Entrando più nel dettaglio, si può osservare come ciascuna provincia si caratterizzi per una distribuzione parzialmente diversa dalla media regionale. Provo a sintetizzare le evidenze più significative, lasciando il resto dei dati nelle due tabelle in basso.

Nel bolognese le attività in cui è maggiore il ricorso ai voucher sono il commercio (13,4%) e i servizi (10,9%). Solo l’8,6% dei voucher venduti è ascrivibile ad attività del settore turistico.

Con il 61% di voucher non attribuiti ad alcuna attività, Modena è la provincia per la quale abbiamo le informazioni più scarse. Anche nel modenese, comunque, tra i settori di utilizzo conosciuti prevalgono quelli del commercio (9,6%), dei servizi (9,2%) e del turismo (8,4%), ma nessuno di questi arriva al 10%.

Al contrario, quella di Rimini è la provincia che offre la lettura più semplice visto che è la sola in cui oltre della metà dei voucher venduti (il 51,9%) è riconducibile ad un qualche settore. Oltre 1/4 dei buoni venduti, poi, è stato acquistato da attività operanti nel turismo (26,2%), rimettendo ancora una volta in questione il significato che si può attribuire al concetto di accessorietà.

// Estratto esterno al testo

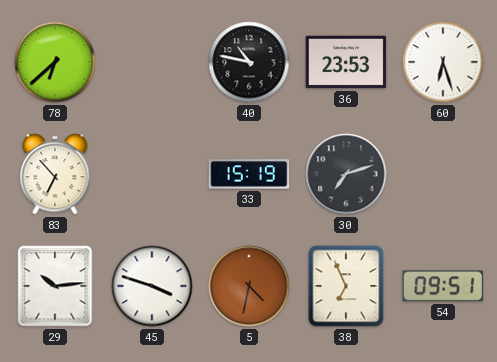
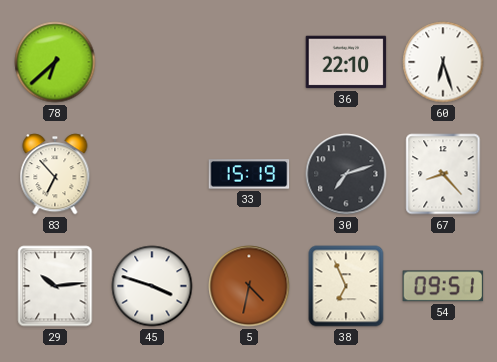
40: 10:47 -> none
36: 23:53 -> 22:10
67: none -> 8:23
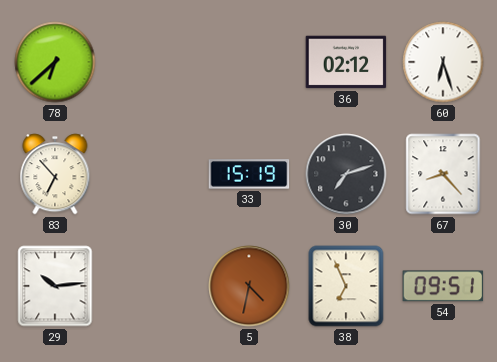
36: 22:10 -> 02:12
45: 3:48 -> none
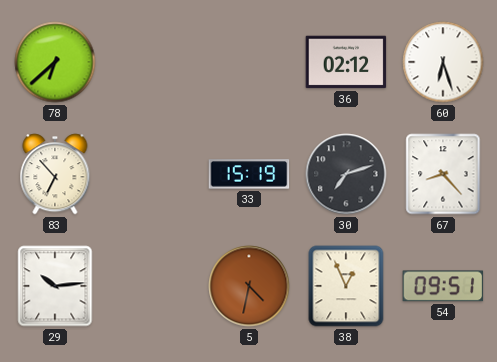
38: 6:56 -> 12:56
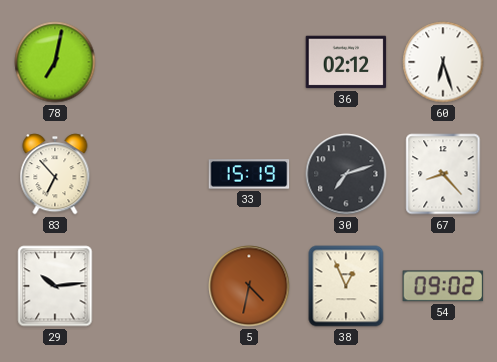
78: 6:38 -> 7:02
54: 09:51 -> 09:02
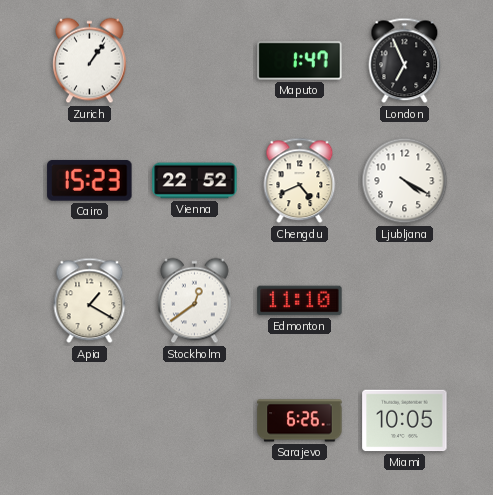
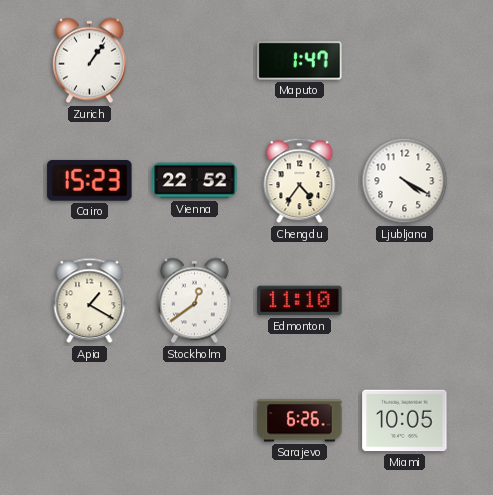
London: 6:56 -> none
Chengdu: 4:41 -> 4:36
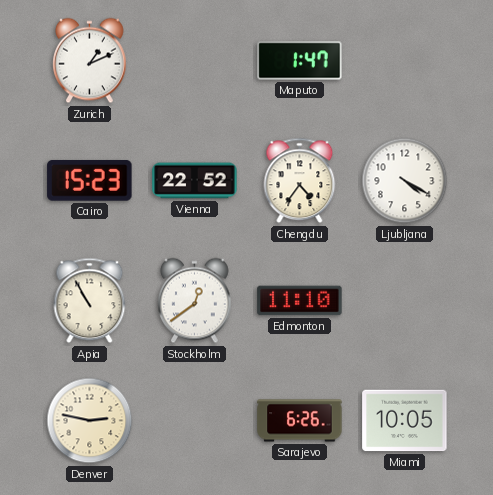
Zurich: 1:06 -> 1:11
Apia: 1:20 -> 10:55
Denver: none -> 2:47
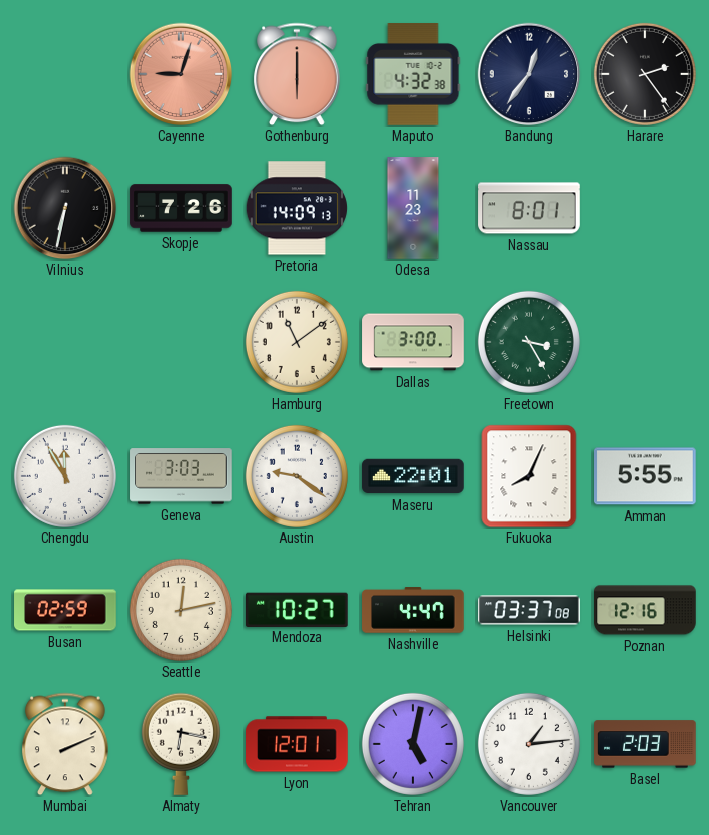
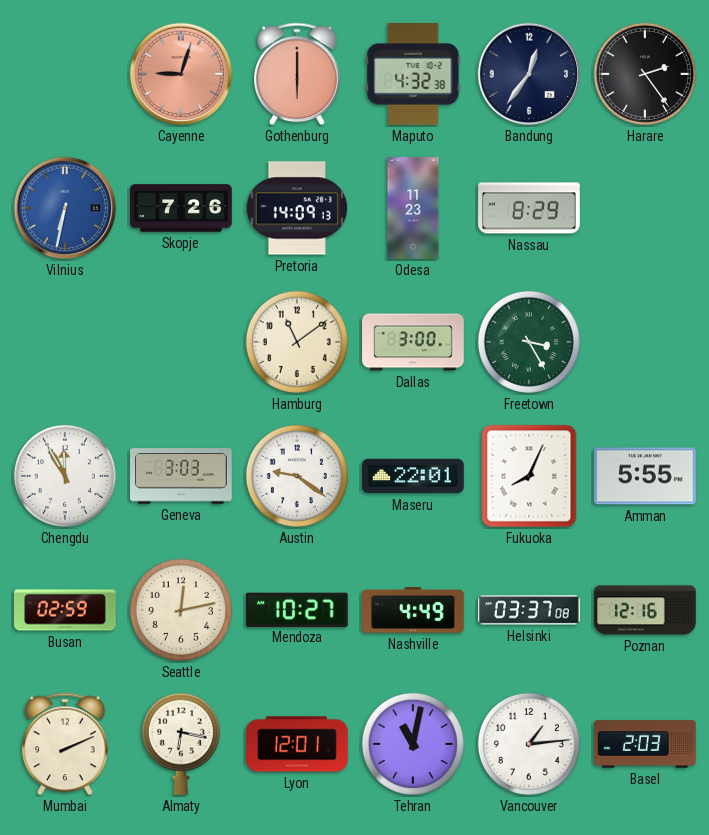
Vilnius dial: black -> blue
Nassau: 8:01 -> 8:29
Nashville: 4:47 -> 4:49
Tehran: 5:02 -> 11:02
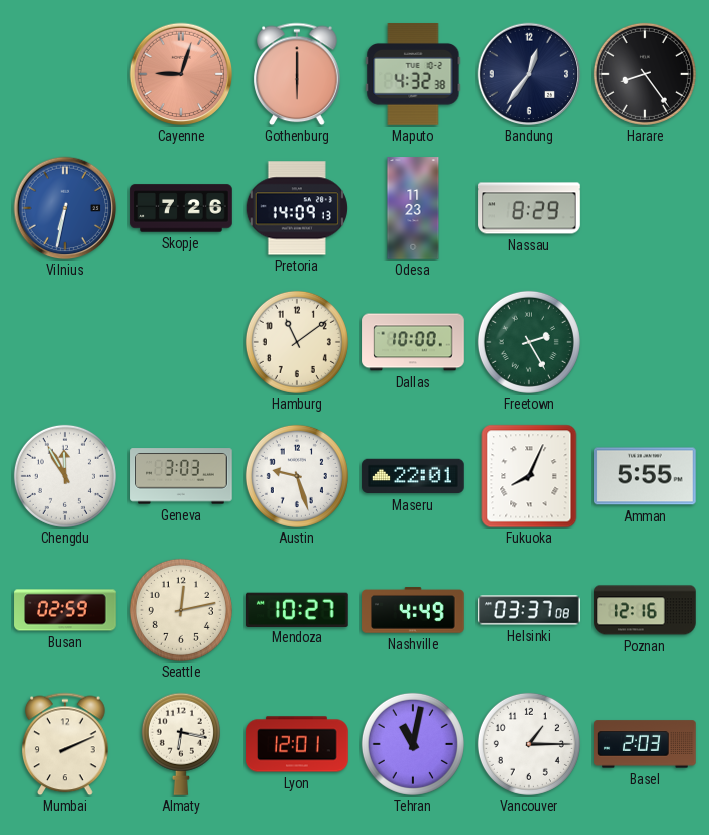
Harare: 2:24 -> 8:24
Dallas: 3:00 -> 10:00
Freetown: 3:25 -> 2:25
Austin: 9:21 -> 9:27
Vancouver: 1:14 -> 1:15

Questo, in primis, perché il turismo è un comparto centrale nel riminese. Ma, soprattutto, perché dal punto di vista del lavoro l’utilizzo del voucher aggrava la precarietà lavorativa propria di un comparto soggetto a forte stagionalità e informalità. Ecco perché, la supposta emersione del lavoro operata dal voucher, che regolarizza la sola transazione economica, è esclusivamente contabile e non ha nulla a che fare con la regolarizzazione del lavoro.

Questo ragionamento non vale solo per il riminese. Complessivamente, infatti, il 42,8% dei voucher acquistati in regione da attività operanti nel turismo è suddiviso tra Rimini (24,3%), di cui ho detto, e Ravenna (18,5%). Per dare l’idea della concentrazione, basti osservare che a Bologna, la provincia dell’ER in cui sono stati acquistati più voucher, sono riconducibili solo il 14,6% dei voucher acquistati nel comparto turistico.

Gli altri comparti per i quali il peso del bolognese non è il più significativo sono l’agricoltura e il giardinaggio e pulizia. In entrambi i comparti pesano di più le attività modenesi con, rispettivamente, il 21,9% e il 23,5% dei voucher complessivamente venduti in regione  nei due settori.

Rispetto alle altre province e settori, invece, credo di poter limitare le mie annotazioni al fatto che Reggio nell’Emilia sia la provincia in cui il ricorso al voucher in agricoltura pesa di più (1,6% sul totale dei voucher venduti nella provincia) e che l’acquisto dei buoni nella provincia di Parma è più frequentemente ascrivibile al commercio (14,1% dei voucher venduti nella provincia) che altrove nella regione.